62. Unique Paths

Posted 2020-11-10 lyinfo

62. Unique Paths

A robot is located at the top-left corner of a m x n grid (marked ‘Start‘ in the diagram below).

The robot can only move either down or right at any point in time. The robot is trying to reach the bottom-right corner of the grid (marked ‘Finish‘ in the diagram below).

How many possible unique paths are there?

Above is a 7 x 3 grid.

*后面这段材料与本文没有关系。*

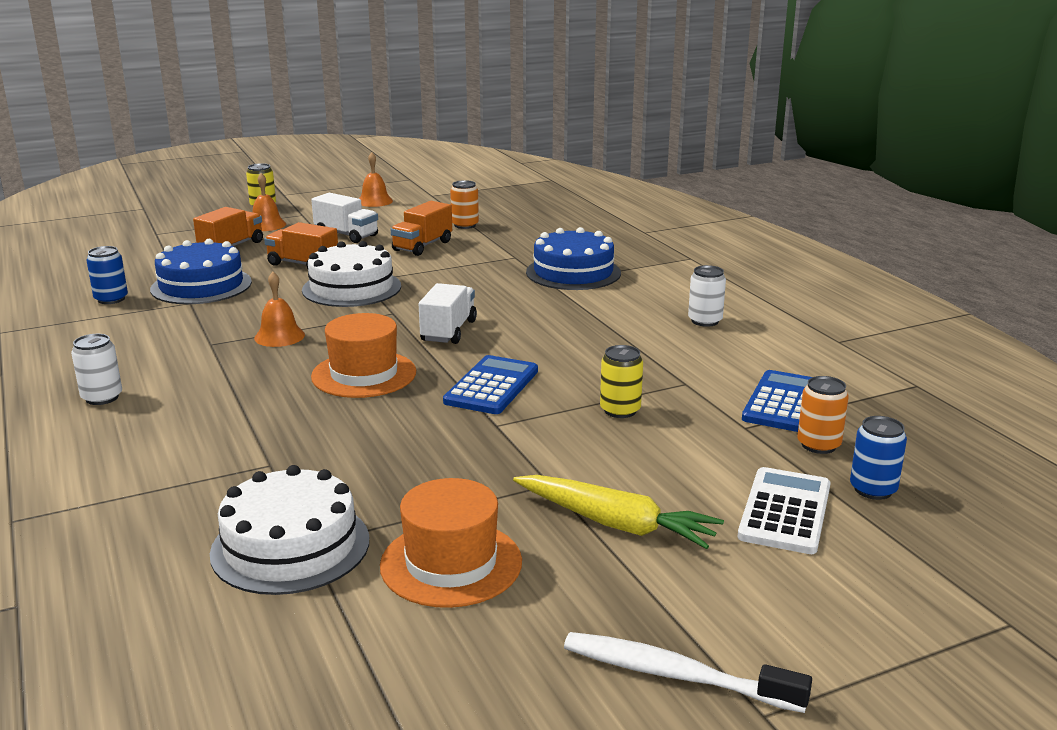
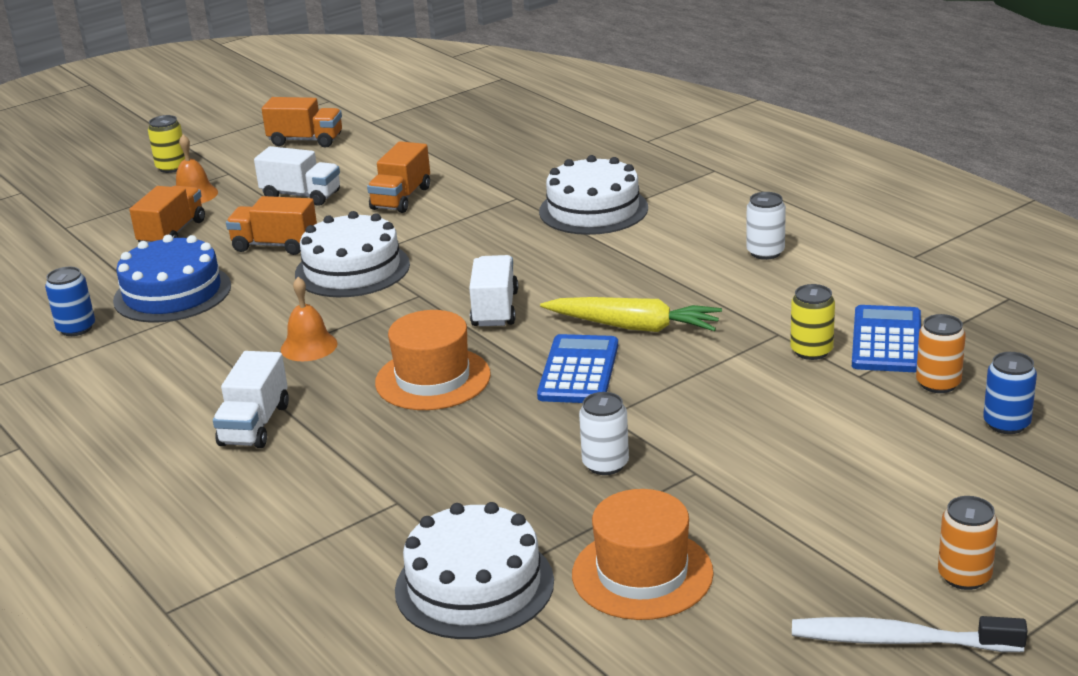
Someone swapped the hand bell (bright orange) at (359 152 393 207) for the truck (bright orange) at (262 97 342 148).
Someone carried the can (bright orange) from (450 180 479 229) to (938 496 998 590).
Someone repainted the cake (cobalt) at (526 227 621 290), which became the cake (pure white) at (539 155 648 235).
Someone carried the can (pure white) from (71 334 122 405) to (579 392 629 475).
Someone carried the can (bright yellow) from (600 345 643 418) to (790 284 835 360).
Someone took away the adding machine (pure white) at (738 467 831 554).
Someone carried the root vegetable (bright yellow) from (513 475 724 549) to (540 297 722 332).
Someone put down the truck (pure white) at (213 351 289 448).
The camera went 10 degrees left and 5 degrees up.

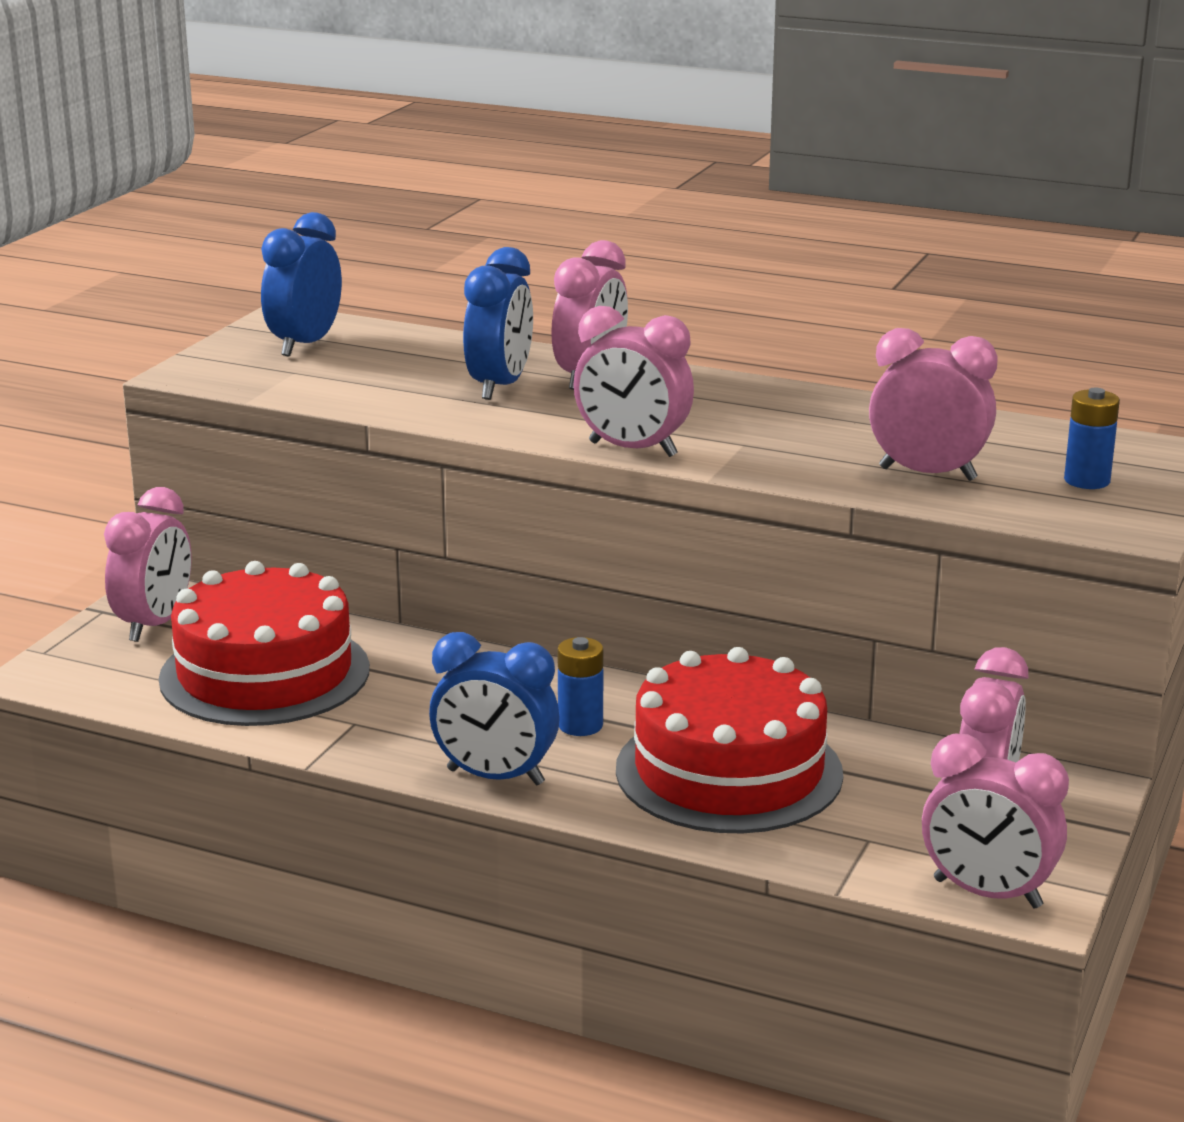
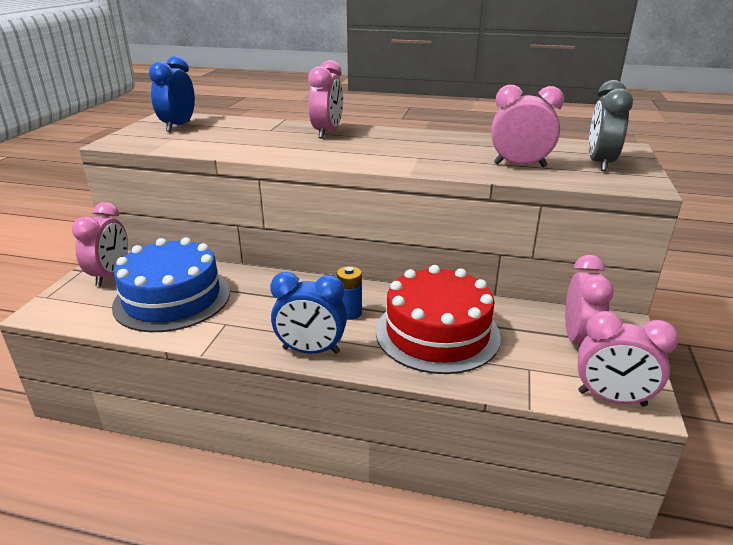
Someone took away the clock (cobalt) at (463 247 533 400).
Someone took away the clock (pink) at (574 306 694 457).
Someone swapped the battery (cobalt) at (1064 388 1120 489) for the clock (grey) at (589 80 633 171).
Someone repainted the cake (red) at (159 561 370 726), which became the cake (cobalt) at (112 237 230 332).
The camera went 10 degrees left and 5 degrees up.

How many possible unique paths are there?

Note: m and n will be at most 100.

Example 1:

Input: m = 3, n = 2
Output: 3
Explanation:
From the top-left corner, there are a total of 3 ways to reach the bottom-right corner:
1. Right -> Right -> Down
2. Right -> Down -> Right
3. Down -> Right -> Right

Example 2:

Input: m = 7, n = 3
Output: 28

　　题目要求到达终点的可能路径，在已知长宽的情况下，到达途中Finish，一共要走(m - 1) + ( n - 1) = m + n - 2，其中向右m - 1步，向下n - 1步，很典型的排列组合问题，即在m + n - 2步中选 m - 1个位置向右走，剩下的自然是向下走，得到公式：

　　　　N = C（m + n - 2, m - 1）

　　编码完成组合公式的计算：

    public int uniquePaths(int m, int n) {
        return choose(m + n - 2, m > n ? n - 1 : m - 1);
    }

    public static int choose(int m, int n) {
        int member = 1;
        int temp = n;
        while (temp-- > 0) {
            member *= m--;
        }
        int denominator = 1;
        int start = 1;
        temp = n;
        while (temp-- > 0) {
            denominator *= start++;
        }
        return member / denominator;
    }

　　提交后发现，在case : m = 10 , n = 10时，未通过。想了半天确定解题思路没问题，于是一步步debug，终于发现乘法计算中，超出了int能表示的最大整数！